Francis Fukuyama warns that the combination of runaway biotechnology and individual freedom could lead to a social nightmare.
May 21, 2002 | Maybe in 2053, when my clone is having coffee with your clone, the arguments in Francis Fukuyama's cautionary polemic "Our Posthuman Future: Consequences of the Biotechnology Revolution" will seem as quaint as the early opposition to railroads does today.
But now, with so-called designer babies still as illusory as a reliable cure for male-pattern baldness, Fukuyama's warning cry about biotechnology is resonant enough to give even the biggest scientific boosters pause. Fukuyama, a professor of international political economy at Johns Hopkins University, argues that in the near future it won't be a corrupt state, à la Big Brother, that will use genetic engineering to undermine individual rights. The state won't have to. Instead, millions of parents earnestly seeking to do what's best for their own children will make insidious choices in the privacy of doctor's offices -- choices that will undermine democracy and alter nothing less than the nature of what it means to be human.
This is not Fukuyama's first rhetorical firebomb. He's best-known for his controversial article "The End of History?" published in 1989 in the National Interest, which made the case that liberal democracy represents the endpoint of humankind's ideological evolution.
Fukuyama is a member of the President's Council on Bioethics, and his arguments in "Our Posthuman Future" favoring government regulation of biomedical research have already inspired much fulmination in libertarian circles.
Fukuyama told Salon why he thinks that the right to be cloned and to tinker with our offspring's genes aren't liberties that we should all enjoy, and what should be done to restrain the onrush of biotechnology.

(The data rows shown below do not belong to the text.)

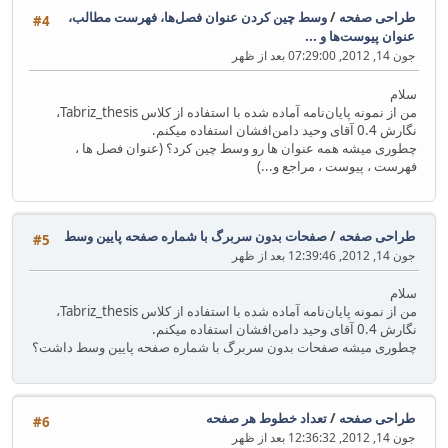
طراحی صفحه
/
وسط چین کردن عنوان فصل‌ها، فهرست مطالب،
#4
عنوان پیوست‌ها و ...
جون 14, 2012, 07:29:00 بعد از ظهر
سلام
من از نمونه پایان‌نامه آماده شده با استفاده از کلاس Tabriz_thesis،
نگارش 0.4 آقای وحید دامن‌افشان استفاده میکنم.
چطوری میشه همه عنوان ها رو وسط چین کرد؟ (عنوان فصل ها ،
فهرست ، پیوست ، مراجع و...)
طراحی صفحه
/
صفحات بدون سربرگ با شماره صفحه پایین وسط
#5
جون 14, 2012, 12:39:46 بعد از ظهر
سلام
من از نمونه پایان‌نامه آماده شده با استفاده از کلاس Tabriz_thesis،
نگارش 0.4 آقای وحید دامن‌افشان استفاده میکنم.
چطوری میشه صفحات بدون سربرگ با شماره صفحه پایین وسط داشت؟
طراحی صفحه
/
تعداد خطوط هر صفحه
#6
جون 14, 2012, 12:36:32 بعد از ظهر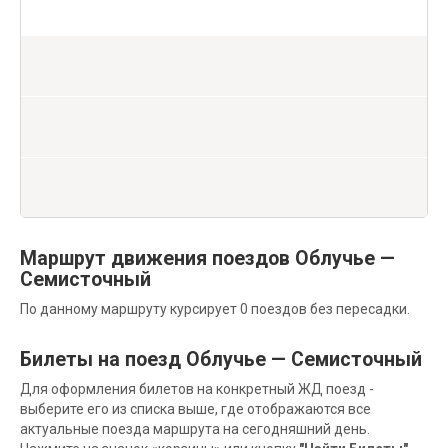
Маршрут движения поездов Облучье —
Семисточный
По данному маршруту курсирует 0 поездов без пересадки.
Билеты на поезд Облучье — Семисточный
Для оформления билетов на конкретный ЖД поезд -
выберите его из списка выше, где отображаются все
актуальные поезда маршрута на сегодняшний день.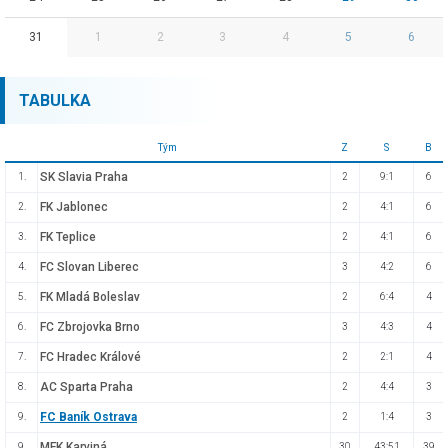
31
1
2
3
4
5
6
TABULKA
Tým
Z
S
B
SK Slavia Praha
1.
2
9:1
6
FK Jablonec
2.
2
4:1
6
FK Teplice
3.
2
4:1
6
FC Slovan Liberec
4.
3
4:2
6
FK Mladá Boleslav
5.
2
6:4
4
FC Zbrojovka Brno
6.
3
4:3
4
FC Hradec Králové
7.
2
2:1
4
AC Sparta Praha
8.
2
4:4
3
FC Baník Ostrava
9.
2
1:4
3
MFK Karviná
9.
30
43:51
39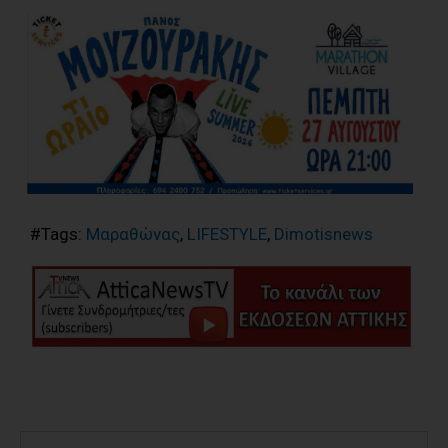
#Tags:
Μαραθώνας
,
LIFESTYLE
,
Dimotisnews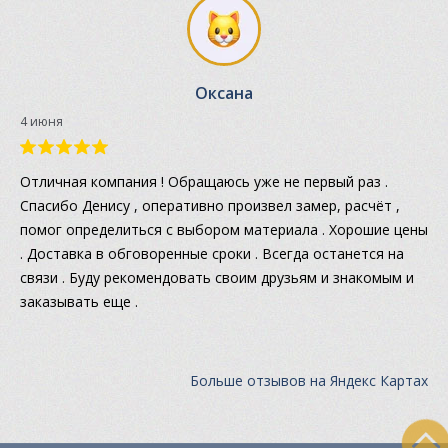
Оксана
4 июня
Отличная компания ! Обращаюсь уже не первый раз .
Спасибо Денису , оперативно произвел замер, расчёт ,
помог определиться с выбором материала . Хорошие цены
. Доставка в обговоренные сроки . Всегда останется на
связи . Буду рекомендовать своим друзьям и знакомым и
заказывать еще .
Больше отзывов на Яндекс Картах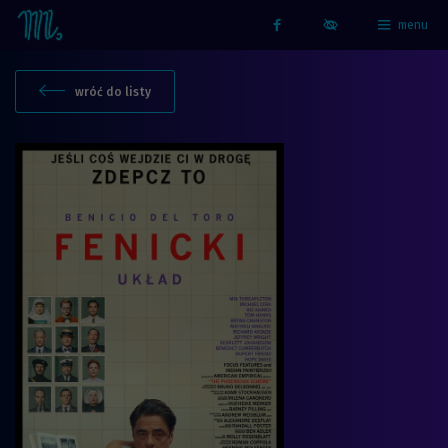
menu
Strona główna - Kino Marzenie
Facebook
wróć do listy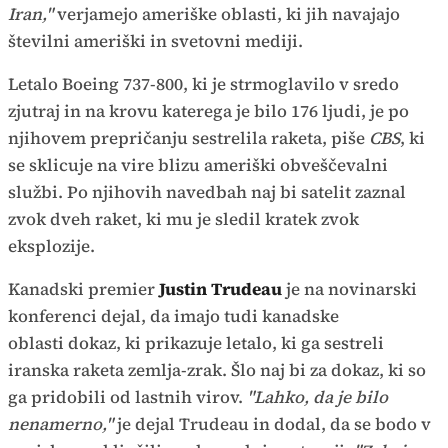
Iran,"
verjamejo ameriške oblasti, ki jih navajajo
številni ameriški in svetovni mediji.
Letalo Boeing 737-800, ki je strmoglavilo v sredo
zjutraj in na krovu katerega je bilo 176 ljudi, je po
njihovem prepričanju sestrelila raketa, piše
CBS
, ki
se sklicuje na vire blizu ameriški obveščevalni
službi. Po njihovih navedbah naj bi satelit zaznal
zvok dveh raket, ki mu je sledil kratek zvok
eksplozije.
Kanadski premier
Justin Trudeau
je na novinarski
konferenci dejal, da imajo tudi kanadske
oblasti dokaz, ki prikazuje letalo, ki ga sestreli
iranska raketa zemlja-zrak. Šlo naj bi za dokaz, ki so
ga pridobili od lastnih virov.
"Lahko, da je bilo
nenamerno,"
je dejal Trudeau in dodal, da se bodo v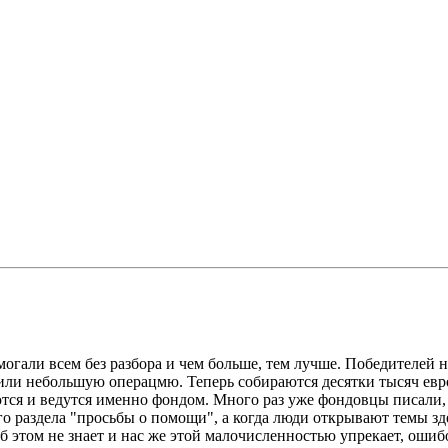
омогали всем без разбора и чем больше, тем лучше. Победителей н
 или небольшую операцмю. Теперь собираются десятки тысяч евро
тся и ведутся именно фондом. Много раз уже фондовцы писали,
о раздела "просьбы о помощи", а когда люди открывают темы зде
 этом не знает и нас же этой малочисленностью упрекает, ошибо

Why do you think it's important for the state to regulate cloning and genetic engineering? Why shouldn't it be left up to individual choice?
A lot of people would argue that parents' being able to make genetic choices is just an extension of the kind of existing personal autonomy that people enjoy in liberal societies. But I think that there's a real question about the degree to which you can assume the consent of the child that you are creating.
The best case of this is this recent one where there was a deaf lesbian couple that chose to implant a deaf embryo, and now they've got two deaf children, because they wanted to preserve this deaf culture within their family.
Is that really in the best interests of their child?
Isn't the deaf child an unusual case, in that it's selecting for something that most people would consider a disability, and that couple obviously didn't? What about cloning?
I think even being born a clone is not something that you could automatically assume any child would give prior consent to having done to them.
It's probably true that there are sympathetic instances where you might want to do cloning. A child gets killed and the parents don't have any possibility for having another one, and they want to clone that one.
So, what you're balancing are certain kinds of conceivable harms vs. certain kind of conceivable benefits. In my view, I think that overall in reproductive cloning the harms outweigh the benefits.
What's important in the cloning debate is really the precedents that are being set for other technologies that are further down the road.
Such as?
Basically, designer babies. You're going to get preimplantation genetic diagnosis, where you're going to be able to select not just for therapeutic characteristics but also enhancement ones. And that is really already arriving.
And then further down the line you'll get human germ-line engineering, in which you'll be able not just to select for existing characteristics among a group of embryos that a couple may produce, but you'll actually be able to insert various characteristics that didn't exist previously.
In the future, you'll presumably be able to do what they do with agricultural biotechnology: You'll be able to take a gene from a completely different species and put that into a child. And at that point the sky's the limit.